摘要

Both region-based methods and direct methods have become popular in recent years for tracking the 6-dof pose of an object from monocular video sequences. Region-based methods estimate the pose of the object by maximizing the discrimination between statistical foreground and background appearance models, while direct methods aim to minimize the photometric error through direct image alignment. In practice, region-based methods only care about the pixels within a narrow band of the object contour due to the level-set-based probabilistic formulation, leaving the foreground pixels beyond the evaluation band unused. On the other hand, direct methods only utilize the raw pixel information of the object, but ignore the statistical properties of foreground and background regions. In this paper, we find it beneficial to combine these two kinds of methods together.

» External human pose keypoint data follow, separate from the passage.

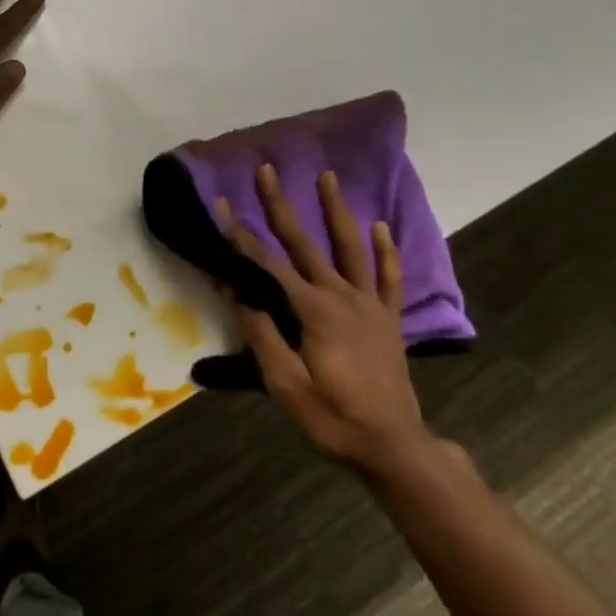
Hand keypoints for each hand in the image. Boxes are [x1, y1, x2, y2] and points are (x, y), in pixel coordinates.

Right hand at [219, 164, 433, 474]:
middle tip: (267, 170)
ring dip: (337, 209)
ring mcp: (369, 303)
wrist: (393, 446)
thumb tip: (232, 288)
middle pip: (305, 242)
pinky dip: (386, 250)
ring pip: (351, 246)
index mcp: (312, 310)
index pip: (266, 264)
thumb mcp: (285, 384)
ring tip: (328, 177)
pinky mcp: (389, 317)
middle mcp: (340, 295)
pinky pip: (389, 277)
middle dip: (281, 205)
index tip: (222, 205)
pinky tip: (382, 226)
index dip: (240, 236)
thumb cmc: (332, 417)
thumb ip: (261, 333)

We construct a new probabilistic formulation for 3D object tracking by combining statistical constraints from region-based methods and photometric constraints from direct methods. In this way, we take advantage of both statistical property and raw pixel values of the image in a complementary manner. Moreover, in order to achieve better performance when tracking heterogeneous objects in complex scenes, we propose to increase the distinctiveness of foreground and background statistical models by partitioning the global foreground and background regions into a small number of sub-regions around the object contour. We demonstrate the effectiveness of the proposed novel strategies on a newly constructed real-world dataset containing different types of objects with ground-truth poses. Further experiments on several challenging public datasets also show that our method obtains competitive or even superior tracking results compared to previous works. In comparison with the recent state-of-art region-based method, the proposed hybrid method is proved to be more stable under silhouette pose ambiguities with a slightly lower tracking accuracy.